The existence of the metric allows defining the length of vectors (of curves). The curve for which the shortest distance is presented is called geodesic.
Let \((M,g)\) be a Riemannian manifold. For any smooth function \(f\) over \(M,\) the gradient is defined as the vector field \(\text{grad}(f)\) in \(T(M)\) that satisfies \(\left<\text{grad}(f), X(f) \right>_g= X(f)\) for all \(X\in T(M).\) In local coordinates, the gradient is written as
\[(\text{grad(f)})_i =\sum_j g^{ij}\,\frac{\partial f}{\partial x_j},\] where \(g^{ij}\) are the components of the inverse matrix of \(g=[g_{ij}].\) Then
\[\text{grad}(f) = \sum_{i,j=1}^n \underbrace{\left(g^{ij} \frac{\partial f}{\partial x_j} \right)}_{\text{grad}(f)}\partial_i\]

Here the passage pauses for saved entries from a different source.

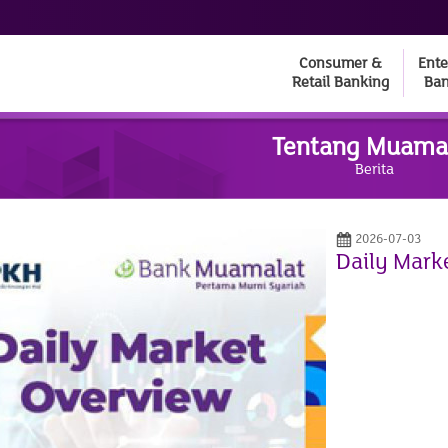
Consumer &
Ente
Retail Banking
Ban
Tentang Muama
Berita
2026-07-03
Daily Marke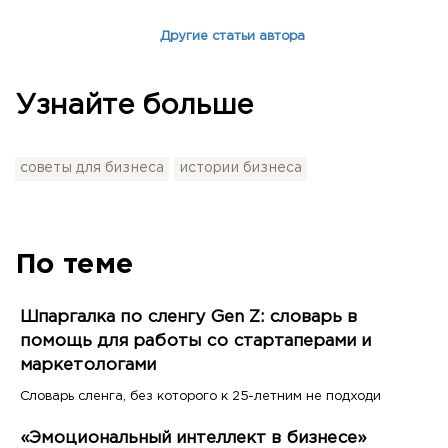
Другие статьи автора
Узнайте больше
советы для бизнеса
истории бизнеса
По теме
Шпаргалка по сленгу Gen Z: словарь в
помощь для работы со стартаперами и
маркетологами
Словарь сленга, без которого к 25-летним не подходи
«Эмоциональный интеллект в бизнесе»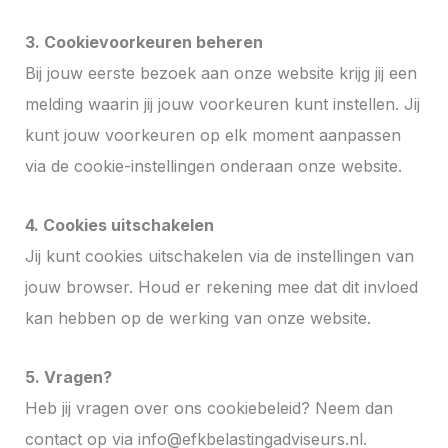
3. Cookievoorkeuren beheren
Bij jouw eerste bezoek aan onze website krijg jij een
melding waarin jij jouw voorkeuren kunt instellen. Jij
kunt jouw voorkeuren op elk moment aanpassen
via de cookie-instellingen onderaan onze website.
4. Cookies uitschakelen
Jij kunt cookies uitschakelen via de instellingen van
jouw browser. Houd er rekening mee dat dit invloed
kan hebben op de werking van onze website.
5. Vragen?
Heb jij vragen over ons cookiebeleid? Neem dan
contact op via info@efkbelastingadviseurs.nl.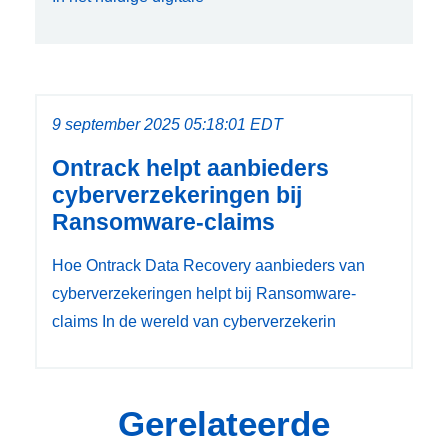
9 september 2025 05:18:01 EDT
Ontrack helpt aanbieders
cyberverzekeringen bij
Ransomware-claims
Hoe Ontrack Data Recovery aanbieders van
cyberverzekeringen helpt bij Ransomware-
claims In de wereld van cyberverzekerin
Gerelateerde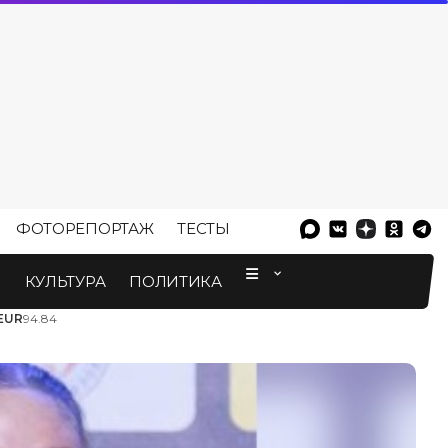
ФОТОРЕПОРТАЖ
ТЕСТЫ
⠀
М
КУЛЬТУРА
ПОЛИТИКА
EUR
94.84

In the same local coordinates, the divergent of \(X\) is written
\[\text{div}(X) = \frac{1}{\sqrt{\det g}}\sum_i \frac{\partial}{\partial x_i}\left(\sqrt{\det g}\,X_i\right)\] The Laplacian or Laplace-Beltrami operator on \((M,g)\) of a smooth function \(f: M\to \mathbb R\) is defined as:
\[\Delta_g \, f = \text{div(grad)}(f))= \frac{1}{\sqrt{\det g}}\sum_j \frac{\partial}{\partial x_j}\left(\sum_i g^{ij}\sqrt{\det g}\,\frac{\partial f}{\partial X_i}\right)\]
The Laplacian operator has to do with partial derivatives.
In the usual case, the gradient applied to a function \(f\) is
\[\text{grad}(f) =\left< \frac{\partial f}{\partial x},\frac{\partial f}{\partial y}.\frac{\partial f}{\partial z}\right >\]
in this case the basis is \(\vec i, \vec j, \vec k;\) however in the case under study the basis is formed by the partials \(\partial i =\frac{\partial}{\partial i}.\)
This gradient determines a vectorial field \(X\)
\[X = \text{grad}(f) =\left< \frac{\partial f}{\partial x},\frac{\partial f}{\partial y},\frac{\partial f}{\partial z}\right >\]
Divergence applied to this vector field,
\[\text{div}(X)=\frac{\partial X_1}{\partial x}+\frac{\partial X_2}{\partial y}+\frac{\partial X_3}{\partial z}\]
it will produce the Laplacian of the function:
\[\Delta f = \text{div}\left(\text{grad}(f)\right)= \frac{\partial^2 f}{\partial x^2}+\frac{\partial^2 f}{\partial y^2}+\frac{\partial^2 f}{\partial z^2}\]
I presume we would need exponential maps to draw geodesic lines on the manifold.
NOTE: These are tentative notes on different topics for personal use - expect mistakes and misunderstandings.